After Cara gave me the stack of photos I started flipping through them and came to some from my father's funeral. I was fine until I flipped to the one of me standing over the open casket and my Dad/ He looked wooden like a mummy and I quickly flipped past it. I lump stuck in my throat and my eyes swelled, but I was pretty much able to keep myself together. I'm not so good with grief. Kinda kicks my ass actually.
I am working with a very wise man on dealing with my grief. He said to put the focus on how they lived and let go thinking about how they died. Honor them. Memorialize them. It will help you move through your grief. So Here I go again. Back on DumbDumbDaddyo blogging. Carol should be easy to memorialize. I should be excited to let the mourning move along. But it isn't and I am not.
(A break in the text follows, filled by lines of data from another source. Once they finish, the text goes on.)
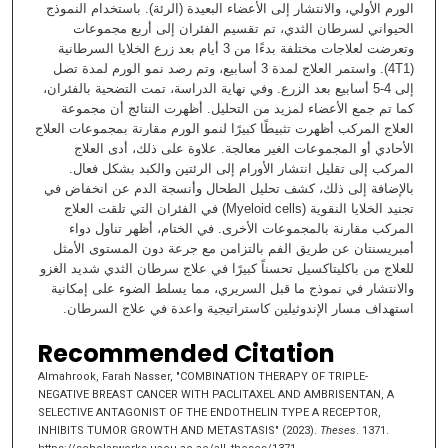
الورم الأولي، والانتشار إلى الأعضاء البعیدة (الرئة). باستخدام النموذج
الحیواني لسرطان الثدي، تم تقسیم الفئران إلى أربع مجموعات
وتعرضت لعلاجات مختلفة بدءًا من 3 أیام بعد زرع الخلایا السرطانیة
(4T1). واستمر العلاج لمدة 3 أسابیع، وتم رصد نمو الورم لمدة تصل
إلى 4-5 أسابیع بعد الزرع. وفي نھایة الدراسة، تمت التضحیة بالفئران،
كما تم جمع الأعضاء لمزید من التحلیل. أظھرت النتائج أن مجموعة
العلاج المركب أظھرت تثبیطًا كبیرًا لنمو الورم مقارنة بمجموعات العلاج
الأحادي أو المجموعات الغیر معالجة. علاوة على ذلك، أدى العلاج
المركب إلى تقلیل انتشار الأورام إلى الرئتین والكبد بشكل فعال.
بالإضافة إلى ذلك، كشف تحلیل الطحال وأنسجة الدم عن انخفاض في
تجنید الخلایا النقویة (Myeloid cells) في الفئران التي تلقت العلاج
المركب مقارنة بالمجموعات الأخرى. في الختام، أظھر تناول دواء
أمبریسنتان عن طریق الفم بالتزامن مع جرعة دون المستوى الأمثل
للعلاج من باكلیتاكسیل تحسناً كبیرًا في علاج سرطان الثدي شدید الغزو
والانتشار في نموذج ما قبل السریري، مما یسلط الضوء على إمكانیة
استھداف مسار الإندوثیلین كاستراتیجیة واعدة في علاج السرطان.
Recommended Citation
Almahrook, Farah Nasser, "COMBINATION THERAPY OF TRIPLE-
NEGATIVE BREAST CANCER WITH PACLITAXEL AND AMBRISENTAN, A
SELECTIVE ANTAGONIST OF THE ENDOTHELIN TYPE A RECEPTOR,
INHIBITS TUMOR GROWTH AND METASTASIS" (2023).
Theses
. 1371.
Carol lived a huge life. A great life. But it's hard to do her justice. No words can really capture her greatness. The example she set. What she overcame. The love she created. What she taught me growing up. The legacy. The love. The loyalty. The way she could communicate. No one listened like her. The way she would focus on you. The way she could see you. The way she could read you. Utterly unique and truly awesome.
She was born April 16, 1957 nine years older than her littlest brother. When she was three she got spinal meningitis and had a 107 fever for three days, it almost killed her. She survived but lost her hearing and her ability to have children.So her childhood wasn't easy, but man was she ever a blessing to me.Thanks to her I had two Mom-mas!